(Exercise details) Please give the listing again, word for word, with nothing left out.

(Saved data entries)
----
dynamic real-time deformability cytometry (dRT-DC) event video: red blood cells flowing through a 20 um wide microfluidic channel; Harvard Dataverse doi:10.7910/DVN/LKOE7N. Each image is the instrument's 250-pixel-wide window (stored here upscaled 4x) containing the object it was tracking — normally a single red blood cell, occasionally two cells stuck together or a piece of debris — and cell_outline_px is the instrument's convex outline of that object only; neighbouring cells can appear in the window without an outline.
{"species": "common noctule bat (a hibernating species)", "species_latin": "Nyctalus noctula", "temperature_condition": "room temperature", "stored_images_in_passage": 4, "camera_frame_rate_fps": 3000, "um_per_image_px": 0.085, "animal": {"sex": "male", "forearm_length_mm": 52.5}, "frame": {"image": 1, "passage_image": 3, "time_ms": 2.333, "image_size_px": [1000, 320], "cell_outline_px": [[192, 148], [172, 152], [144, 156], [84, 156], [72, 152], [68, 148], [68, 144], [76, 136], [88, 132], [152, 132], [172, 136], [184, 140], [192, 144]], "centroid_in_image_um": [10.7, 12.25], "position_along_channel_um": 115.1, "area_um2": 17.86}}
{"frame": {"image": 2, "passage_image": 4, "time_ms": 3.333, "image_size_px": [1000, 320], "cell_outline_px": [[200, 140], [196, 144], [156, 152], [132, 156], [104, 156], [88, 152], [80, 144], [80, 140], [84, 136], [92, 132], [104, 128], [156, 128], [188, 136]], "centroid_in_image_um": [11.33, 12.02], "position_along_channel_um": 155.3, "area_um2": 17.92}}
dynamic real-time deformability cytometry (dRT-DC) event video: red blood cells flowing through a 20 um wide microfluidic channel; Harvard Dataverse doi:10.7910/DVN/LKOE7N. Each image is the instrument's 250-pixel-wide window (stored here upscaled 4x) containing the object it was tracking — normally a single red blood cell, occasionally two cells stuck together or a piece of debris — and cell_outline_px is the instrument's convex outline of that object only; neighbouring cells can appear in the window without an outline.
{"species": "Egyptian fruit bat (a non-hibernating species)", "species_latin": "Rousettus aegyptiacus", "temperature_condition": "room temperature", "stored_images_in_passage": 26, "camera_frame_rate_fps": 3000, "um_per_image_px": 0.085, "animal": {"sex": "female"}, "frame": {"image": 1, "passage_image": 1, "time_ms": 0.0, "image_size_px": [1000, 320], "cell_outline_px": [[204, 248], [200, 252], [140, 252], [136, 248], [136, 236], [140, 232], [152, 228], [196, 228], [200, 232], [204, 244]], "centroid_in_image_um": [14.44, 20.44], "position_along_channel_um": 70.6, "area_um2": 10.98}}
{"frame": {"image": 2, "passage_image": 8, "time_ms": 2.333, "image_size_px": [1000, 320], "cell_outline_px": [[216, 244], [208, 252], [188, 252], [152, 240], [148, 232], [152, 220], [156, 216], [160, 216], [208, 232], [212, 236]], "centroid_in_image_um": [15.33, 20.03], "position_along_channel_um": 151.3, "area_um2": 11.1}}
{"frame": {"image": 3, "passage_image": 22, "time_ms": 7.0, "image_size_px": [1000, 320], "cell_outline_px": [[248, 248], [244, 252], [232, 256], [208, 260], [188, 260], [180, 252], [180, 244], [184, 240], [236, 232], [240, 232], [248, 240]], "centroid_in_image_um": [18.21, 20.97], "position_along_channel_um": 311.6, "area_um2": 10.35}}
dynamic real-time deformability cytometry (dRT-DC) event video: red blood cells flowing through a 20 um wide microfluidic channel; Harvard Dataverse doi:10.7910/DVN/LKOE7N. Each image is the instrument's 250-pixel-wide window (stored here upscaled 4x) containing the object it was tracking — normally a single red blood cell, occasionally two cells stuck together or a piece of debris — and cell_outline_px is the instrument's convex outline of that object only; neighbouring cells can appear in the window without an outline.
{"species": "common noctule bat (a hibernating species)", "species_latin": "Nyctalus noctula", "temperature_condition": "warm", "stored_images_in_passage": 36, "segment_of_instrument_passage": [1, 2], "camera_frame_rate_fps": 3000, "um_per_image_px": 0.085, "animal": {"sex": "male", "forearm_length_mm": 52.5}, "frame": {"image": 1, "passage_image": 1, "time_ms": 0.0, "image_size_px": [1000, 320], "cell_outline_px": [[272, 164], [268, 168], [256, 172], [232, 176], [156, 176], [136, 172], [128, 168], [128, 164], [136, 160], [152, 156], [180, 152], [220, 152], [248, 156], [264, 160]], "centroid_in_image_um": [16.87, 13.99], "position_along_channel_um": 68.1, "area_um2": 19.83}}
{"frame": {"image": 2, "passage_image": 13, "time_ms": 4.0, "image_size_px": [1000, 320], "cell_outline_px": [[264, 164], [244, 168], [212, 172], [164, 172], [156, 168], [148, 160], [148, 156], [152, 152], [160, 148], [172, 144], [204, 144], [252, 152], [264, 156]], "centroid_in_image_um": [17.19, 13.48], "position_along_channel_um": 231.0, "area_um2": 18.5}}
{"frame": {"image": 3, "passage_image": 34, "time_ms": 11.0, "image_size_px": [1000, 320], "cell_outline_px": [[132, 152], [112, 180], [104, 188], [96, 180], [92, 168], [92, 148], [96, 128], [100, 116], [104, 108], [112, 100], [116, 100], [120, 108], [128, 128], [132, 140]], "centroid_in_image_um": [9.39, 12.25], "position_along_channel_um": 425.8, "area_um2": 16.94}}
----
(Task response)
dynamic real-time deformability cytometry (dRT-DC) event video: red blood cells flowing through a 20 um wide microfluidic channel; Harvard Dataverse doi:10.7910/DVN/LKOE7N. Each image is the instrument's 250-pixel-wide window (stored here upscaled 4x) containing the object it was tracking — normally a single red blood cell, occasionally two cells stuck together or a piece of debris — and cell_outline_px is the instrument's convex outline of that object only; neighbouring cells can appear in the window without an outline.
{"species": "common noctule bat (a hibernating species)", "species_latin": "Nyctalus noctula", "temperature_condition": "room temperature", "stored_images_in_passage": 4, "camera_frame_rate_fps": 3000, "um_per_image_px": 0.085, "animal": {"sex": "male", "forearm_length_mm": 52.5}, "frame": {"image": 1, "passage_image": 3, "time_ms": 2.333, "image_size_px": [1000, 320], "cell_outline_px": [[192, 148], [172, 152], [144, 156], [84, 156], [72, 152], [68, 148], [68, 144], [76, 136], [88, 132], [152, 132], [172, 136], [184, 140], [192, 144]], "centroid_in_image_um": [10.7, 12.25], "position_along_channel_um": 115.1, "area_um2": 17.86}}
{"frame": {"image": 2, "passage_image": 4, "time_ms": 3.333, "image_size_px": [1000, 320], "cell_outline_px": [[200, 140], [196, 144], [156, 152], [132, 156], [104, 156], [88, 152], [80, 144], [80, 140], [84, 136], [92, 132], [104, 128], [156, 128], [188, 136]], "centroid_in_image_um": [11.33, 12.02], "position_along_channel_um": 155.3, "area_um2": 17.92}}
dynamic real-time deformability cytometry (dRT-DC) event video: red blood cells flowing through a 20 um wide microfluidic channel; Harvard Dataverse doi:10.7910/DVN/LKOE7N. Each image is the instrument's 250-pixel-wide window (stored here upscaled 4x) containing the object it was tracking — normally a single red blood cell, occasionally two cells stuck together or a piece of debris — and cell_outline_px is the instrument's convex outline of that object only; neighbouring cells can appear in the window without an outline.
{"species": "Egyptian fruit bat (a non-hibernating species)", "species_latin": "Rousettus aegyptiacus", "temperature_condition": "room temperature", "stored_images_in_passage": 26, "camera_frame_rate_fps": 3000, "um_per_image_px": 0.085, "animal": {"sex": "female"}, "frame": {"image": 1, "passage_image": 1, "time_ms": 0.0, "image_size_px": [1000, 320], "cell_outline_px": [[204, 248], [200, 252], [140, 252], [136, 248], [136, 236], [140, 232], [152, 228], [196, 228], [200, 232], [204, 244]], "centroid_in_image_um": [14.44, 20.44], "position_along_channel_um": 70.6, "area_um2": 10.98}}
{"frame": {"image": 2, "passage_image": 8, "time_ms": 2.333, "image_size_px": [1000, 320], "cell_outline_px": [[216, 244], [208, 252], [188, 252], [152, 240], [148, 232], [152, 220], [156, 216], [160, 216], [208, 232], [212, 236]], "centroid_in_image_um": [15.33, 20.03], "position_along_channel_um": 151.3, "area_um2": 11.1}}
{"frame": {"image": 3, "passage_image": 22, "time_ms": 7.0, "image_size_px": [1000, 320], "cell_outline_px": [[248, 248], [244, 252], [232, 256], [208, 260], [188, 260], [180, 252], [180, 244], [184, 240], [236, 232], [240, 232], [248, 240]], "centroid_in_image_um": [18.21, 20.97], "position_along_channel_um": 311.6, "area_um2": 10.35}}
dynamic real-time deformability cytometry (dRT-DC) event video: red blood cells flowing through a 20 um wide microfluidic channel; Harvard Dataverse doi:10.7910/DVN/LKOE7N. Each image is the instrument's 250-pixel-wide window (stored here upscaled 4x) containing the object it was tracking — normally a single red blood cell, occasionally two cells stuck together or a piece of debris — and cell_outline_px is the instrument's convex outline of that object only; neighbouring cells can appear in the window without an outline.
{"species": "common noctule bat (a hibernating species)", "species_latin": "Nyctalus noctula", "temperature_condition": "warm", "stored_images_in_passage": 36, "segment_of_instrument_passage": [1, 2], "camera_frame_rate_fps": 3000, "um_per_image_px": 0.085, "animal": {"sex": "male", "forearm_length_mm": 52.5}, "frame": {"image": 1, "passage_image": 1, "time_ms": 0.0, "image_size_px": [1000, 320], "cell_outline_px": [[272, 164], [268, 168], [256, 172], [232, 176], [156, 176], [136, 172], [128, 168], [128, 164], [136, 160], [152, 156], [180, 152], [220, 152], [248, 156], [264, 160]], "centroid_in_image_um": [16.87, 13.99], "position_along_channel_um": 68.1, "area_um2": 19.83}}
{"frame": {"image": 2, "passage_image": 13, "time_ms": 4.0, "image_size_px": [1000, 320], "cell_outline_px": [[264, 164], [244, 168], [212, 172], [164, 172], [156, 168], [148, 160], [148, 156], [152, 152], [160, 148], [172, 144], [204, 144], [252, 152], [264, 156]], "centroid_in_image_um": [17.19, 13.48], "position_along_channel_um": 231.0, "area_um2": 18.5}}
{"frame": {"image": 3, "passage_image": 34, "time_ms": 11.0, "image_size_px": [1000, 320], "cell_outline_px": [[132, 152], [112, 180], [104, 188], [96, 180], [92, 168], [92, 148], [96, 128], [100, 116], [104, 108], [112, 100], [116, 100], [120, 108], [128, 128], [132, 140]], "centroid_in_image_um": [9.39, 12.25], "position_along_channel_um": 425.8, "area_um2": 16.94}}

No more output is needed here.